One-third said they were failing in school, but more than six out of 10 were maintaining C averages or better when they quit. Almost half said they were bored or that the classwork seemed irrelevant.
"The teacher just stood in front of the room and just talked and didn't really like involve you," a young female respondent from Baltimore said.
"There wasn't anybody to keep me there," said a young man from Philadelphia who dreamed of going to college but quit high school with one year to go and is now unemployed.
"There wasn't any learning going on," another complained. "They make you take classes in school that you're never going to use in life."
Three out of four said if they could turn back the clock they would choose to stay, and eight out of 10 said they now recognized that a high school diploma was important to succeed in life.

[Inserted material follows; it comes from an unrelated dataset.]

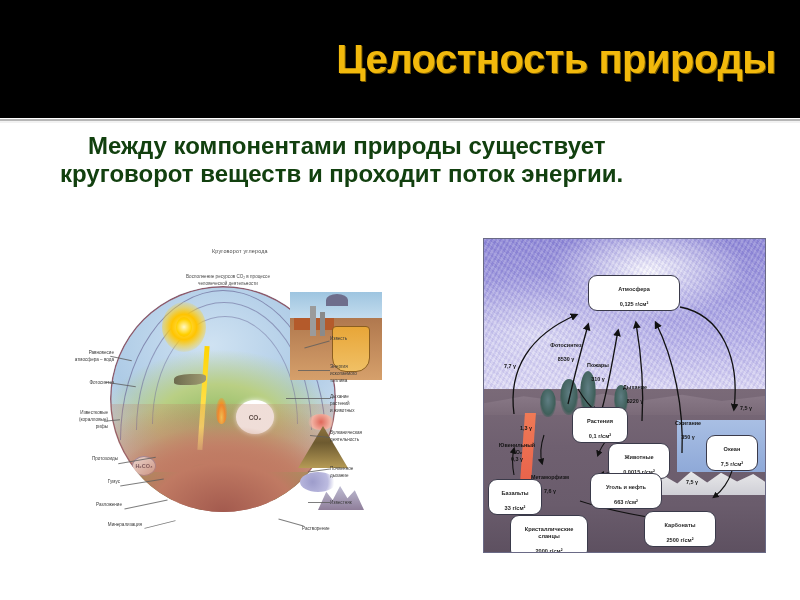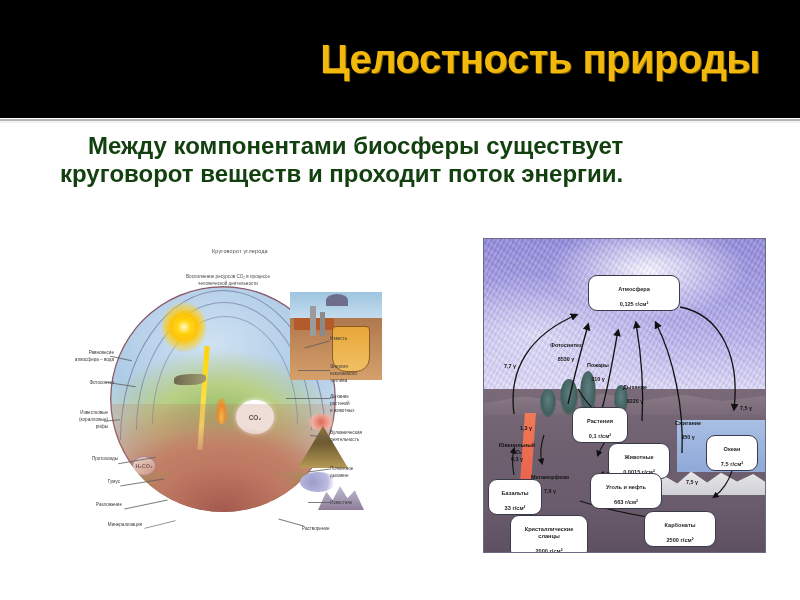"Целостность природы" .title-text { padding-right: 40px -> 24px }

Statistics show they are right. A high school dropout on average earns $9,200 less a year than a high school graduate, and about $1 million less over a lifetime than a college graduate.

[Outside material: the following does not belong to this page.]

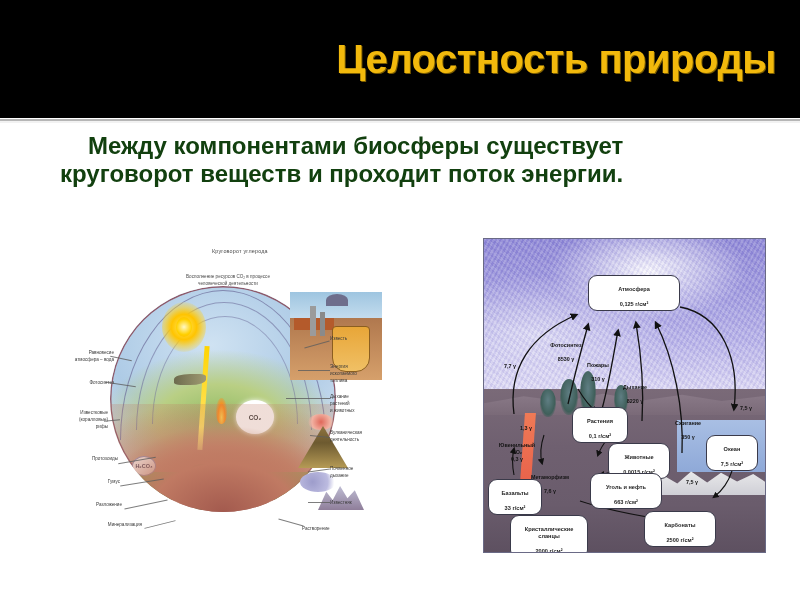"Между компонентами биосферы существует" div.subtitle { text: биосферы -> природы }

The study is one of the most extensive ever of American high school dropouts, of which there are about 1 million each year. It was based on research conducted by Peter Hart Research Associates and commissioned by the Bill and Melinda Gates Foundation.
"They struck us as articulate, capable," said John Bridgeland, one the report's authors and a former Bush administration domestic policy adviser. "These kids wanted to be doctors and nurses and engineers and astronauts and then they hit the schoolhouse door and they're confronted with an environment which is not inspiring, not engaging and often disorderly and unsafe."
"Some had high grades and were just bored out of their minds," Bridgeland told Reuters in a telephone interview. "They found no connection between the classroom and life and their career aspirations."
The young people between 16 and 25 who took part in the study called "The Silent Epidemic: Perspectives of High School Dropouts" were interviewed in 25 locations with high dropout rates. These included cities, suburbs and towns.
The report recommends federal, state and local efforts to offer students school options, engage parents and create early-warning systems for at-risk youths.
It also calls for more accurate tracking of dropouts and consideration of raising the legal dropout age to 18. Most states sets the compulsory school attendance age at 16 or 17.
"In fact, these kids cite too much freedom, which surprised us," Bridgeland said. "They get to high school and all of a sudden under state law they're permitted to drop out, many of the kids know that. They want more order and rules and expectations."
this is big thing for me. i dropped out with a year to go, and now i'm doing research studies just to make some money!
ok, i'm kidding. but i've been working shitty, low-paying jobs my entire adult life (no matter how short) because i don't have a diploma, i don't have a degree, and i don't have a very marketable skill set. i wholeheartedly regret dropping out and i'm glad this study reflects exactly that.